Segment Start: Document section

# Exponential Decay Formula

Before knowing the exponential decay formula, first, let us recall what is meant by an exponential decay. In exponential decay, a quantity slowly decreases in the beginning and then decreases rapidly. We use the exponential decay formula to find population decay (depreciation) and we can also use the exponential decay formula to find half-life (the amount of time for the population to become half of its size). Let us learn more about the exponential decay formula along with the solved examples

## What are Exponential Decay Formulas?

The Exponential decay formula helps in finding the rapid decrease over a period of time i.e. the exponential decrease. The exponential decay formula is used to find the population decay, half-life, etc. The general form is f(x) = a (1 - r)^{x}.

### Exponential Decay Formula

The quantity decreases slowly after which the rate of change and the rate of growth decreases over a period of time rapidly. This decrease in growth is calculated by using the exponential decay formula. The exponential decay formula can be in one of the following forms:

f(x) = ab^{x}

f(x) = a (1 - r)^{x}

P = P\(_0\) e^{-}^{k t}

Where,

- a (or) P\(_0\) = Initial amount
- b = decay factor
- r = Rate of decay (for exponential decay)
- x (or) t = time intervals (time can be in years, days, (or) months, whatever you are using should be consistent throughout the problem).
- k = constant of proportionality
- e- Euler's constant

Note: In exponential decay, always 0 < b < 1.Here, b = 1 - r ≈ e^{- k}.

**Break down tough concepts through simple visuals.**

## Examples Using Exponential Decay Formulas

**Example 1: Chris bought a new car for $20,000. The value of the car decreases exponentially (depreciates) at a rate of 8% per year. Then what is the value of the car after 5 years? Solve this by using exponential formulas and round your answer to the nearest two decimals.**

**Solution:**

The initial value of the car is, P = $20,000.

The rate of decay is, r = 8% = 0.08.

The time is t = 5 years.

Using the exponential decay formula:

A = P (1 - r)^{t}

A = 20000 (1 - 0.08)^{5 }= 13181.63

Therefore, the value of the car after 5 years = $13,181.63.

Segment End: Document section
Segment Start: Material supplied

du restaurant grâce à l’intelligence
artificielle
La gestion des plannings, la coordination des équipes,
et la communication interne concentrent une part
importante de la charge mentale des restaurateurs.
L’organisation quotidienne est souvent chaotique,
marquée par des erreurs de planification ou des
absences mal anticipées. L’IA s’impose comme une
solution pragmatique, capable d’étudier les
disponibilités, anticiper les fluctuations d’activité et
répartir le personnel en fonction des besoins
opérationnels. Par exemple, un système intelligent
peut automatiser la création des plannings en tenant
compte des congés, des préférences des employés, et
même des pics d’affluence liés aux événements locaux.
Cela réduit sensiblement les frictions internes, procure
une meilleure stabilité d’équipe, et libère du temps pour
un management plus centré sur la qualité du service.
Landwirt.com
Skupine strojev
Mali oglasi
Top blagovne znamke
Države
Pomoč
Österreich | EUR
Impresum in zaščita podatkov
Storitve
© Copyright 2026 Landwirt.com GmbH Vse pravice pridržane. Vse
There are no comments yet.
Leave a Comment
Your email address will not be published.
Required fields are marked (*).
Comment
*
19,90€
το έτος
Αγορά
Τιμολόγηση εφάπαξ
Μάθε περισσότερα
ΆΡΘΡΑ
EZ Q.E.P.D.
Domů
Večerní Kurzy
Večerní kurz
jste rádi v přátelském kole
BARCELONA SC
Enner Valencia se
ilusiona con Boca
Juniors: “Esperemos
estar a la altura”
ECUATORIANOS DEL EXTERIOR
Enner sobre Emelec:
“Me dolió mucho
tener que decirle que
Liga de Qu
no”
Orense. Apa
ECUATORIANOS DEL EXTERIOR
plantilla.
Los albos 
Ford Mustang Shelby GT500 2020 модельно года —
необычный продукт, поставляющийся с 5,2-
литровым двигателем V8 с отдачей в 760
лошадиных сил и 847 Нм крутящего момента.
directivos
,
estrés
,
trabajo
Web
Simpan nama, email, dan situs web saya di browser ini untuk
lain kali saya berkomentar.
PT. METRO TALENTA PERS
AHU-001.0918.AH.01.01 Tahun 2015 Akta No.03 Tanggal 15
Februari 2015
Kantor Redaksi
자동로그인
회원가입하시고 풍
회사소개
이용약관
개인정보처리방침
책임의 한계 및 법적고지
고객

Segment End: Material supplied

To do:
• A. According to the exponential decay formula page, what range must the decay factor b always fall within?
• B. Extend the exponential decay formula page past its final line.

List of answers:
• A. 0 < b < 1

• B.
**Example 2: Jane bought a new house for $350,000. The value of the house decreases exponentially (depreciates) at a rate of 5% per year. Then what is the value of the house after 2 years? Solve this by using exponential formulas and round your answer to the nearest two decimals.**

**Solution:**

The initial value of the house = $3,50,000

The rate of decay, r = 5% = 0.05

The time, t = 2 years

Using the exponential decay formula,

A = P (1 - r)^{t}

A = 350000 (1 - 0.05)^{2}

A = 315,875

Therefore, the value of the house after 2 years = $315,875

**Example 3: The half-life of carbon-14 is 5,730 years. Find the exponential decay model of carbon-14. Solve it by using the exponential decay formula and round the proportionality constant to 4 decimals.**

**Solution:**

Using the given data, we can say that carbon-14 is decaying and hence we use the formula of exponential decay.

P = P\(_0\) e^{- k t}

Here, P\(_0\) = initial amount of carbon

It is given that the half-life of carbon-14 is 5,730 years. It means

P = P\(_0\) / 2 = Half of the initial amount of carbon when t = 5, 730.

Substitute all these values in the formula of exponential decay:

P\(_0\) / 2 =P\(_0\) e^{- k (5730)}

Dividing both sides by P\(_0\),

0.5 = e^{- k (5730)}

Taking "ln" on both sides,

ln 0.5 = -5730k

Dividing both sides by -5730,

k = ln 0.5 / (-5730) ≈ 1.2097

Thus, the exponential decay model of carbon-14 is P = P\(_0\) e^{- 1.2097k }

## FAQs on Exponential Decay Formulas

### What is Exponential Decay Formula?

The quantity decreases slowly at regular intervals by a fixed percent. This decrease in growth is calculated by using the exponential decay formula. The general form is f(x) = a (1 - r)^{x},

where

- a = Initial amount
- r = Rate of decay
- x = time interval

The exponential decay formula is used to find the population decay, half-life, radioactive decay, etc.

### What is the Formula For Finding the Exponential Decay?

The exponential decay formula helps in finding the rapid decrease over a period of time i.e. the exponential decrease. This decrease in growth is calculated by using the exponential decay formula. The exponential decay formula can be in one of the following forms:

f(x) = a (1 - r)^{x }(general form)

P = P\(_0\) e^{-}^{k t} (for continuous exponential decay)

where,

- a (or) P\(_0\) = Initial amount
- b = decay factor
- r = Rate of decay
- x (or) t = time intervals
- k = constant of proportionality
- e- Euler's constant

### How Do You Calculate The Exponential Decay?

The exponential formula is y = ab^{x}. Here b is the decay factor. The decay is calculated as (1-r), where r = decay rate. Now y is the decay function. y = a (1-r)^{x}.

### How Do You Find The Decay Rate of An Exponential Function?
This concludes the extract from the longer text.